**** Фрагмент документа ****

Прошу Ваше Превосходительство рассматривать, если угодно, это письмо как бред ненормального человека.
Доброту Вашу я ценю, Вы знаете, но о долгах не понимаю никаких замечаний, ибо это дело частное. (…)
Мы, Николай Павлович, оба с Вами христиане не для восточного вопроса, а настоящие верующие (так я слышал везде об Вас); нас с Вами будет судить Бог, а не презренные газетные фигляры!
«Яко аще бы враг поносил ми, претерпел бых убо; и аще бы ненавидяй мя на мя велеречевал, укрылся бы от него. Ты же человече равнодуше, владыко мой и знаемый мой; иже купно наслаждался еси со мною брашен, в дому Божий ходихом единомышлениен!» (смотр (ите) час шестый, псалом Давида!)
Простите мне, Ваше Превосходительство, мне, полумонаху, полуконсулу эти cris de l'ame![126]
С глубочайшим почтением имею честь быть Вашего Превосходительства покорнейший слуга
К. Леонтьев.
37. ГРАФУ Н. П. ИГНАТЬЕВУ. Август 1872 г., Афон
Милостивый государь Николай Павлович,
Я имел честь получить предписание Вашего Превосходительства от 15 августа за № 843.

**** Исходные материалы ****

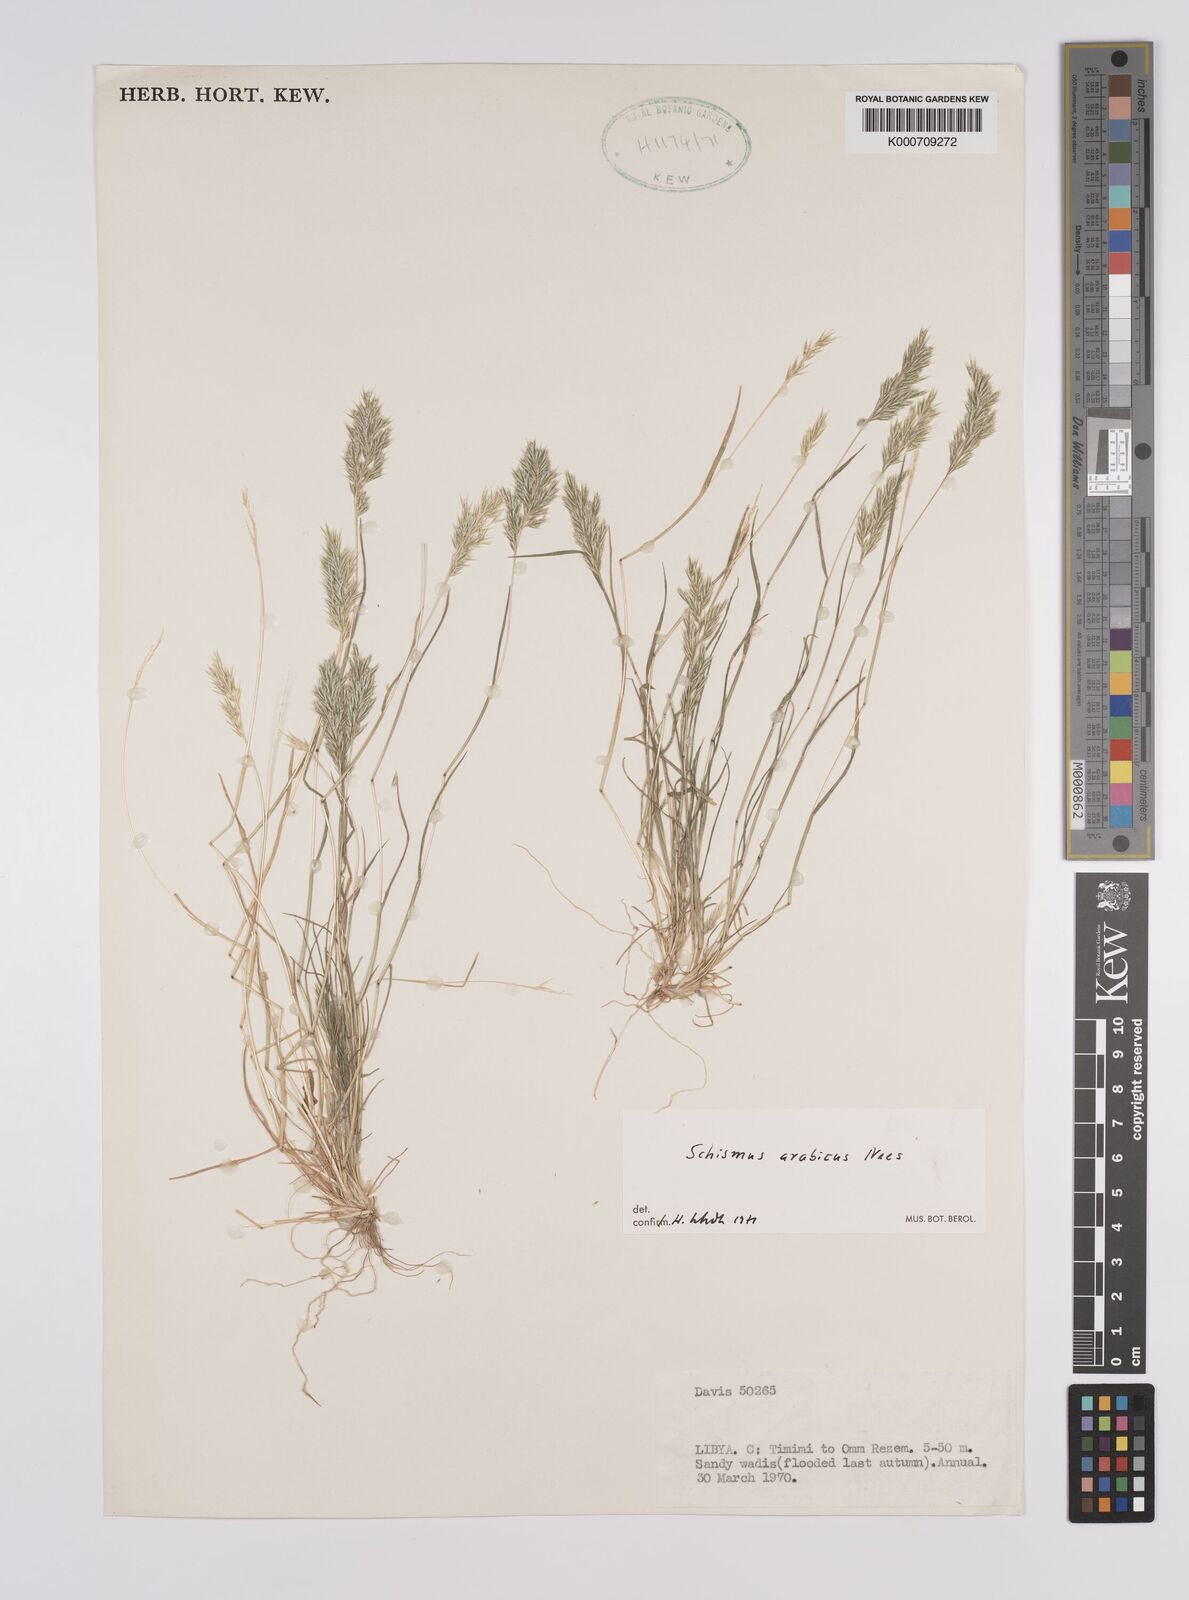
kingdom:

****
**** Исходные материалы ****

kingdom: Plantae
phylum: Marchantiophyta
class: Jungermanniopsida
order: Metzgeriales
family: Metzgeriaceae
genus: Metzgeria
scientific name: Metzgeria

****

Суть задания
Выведите дословно часть письма к Николаю Павловичу, начиная со слов «Прошу Ваше Превосходительство» и заканчивая словами «шестый, псалом Давида!)» включительно.

Полный ответ
Прошу Ваше Превосходительство рассматривать, если угодно, это письмо как бред ненормального человека.
Доброту Вашу я ценю, Вы знаете, но о долгах не понимаю никаких замечаний, ибо это дело частное. (…)
Мы, Николай Павлович, оба с Вами христиане не для восточного вопроса, а настоящие верующие (так я слышал везде об Вас); нас с Вами будет судить Бог, а не презренные газетные фигляры!
«Яко аще бы враг поносил ми, претерпел бых убо; и аще бы ненавидяй мя на мя велеречевал, укрылся бы от него. Ты же человече равнодуше, владыко мой и знаемый мой; иже купно наслаждался еси со мною брашен, в дому Божий ходихом единомышлениен!» (смотр (ите) час шестый, псалом Давида!)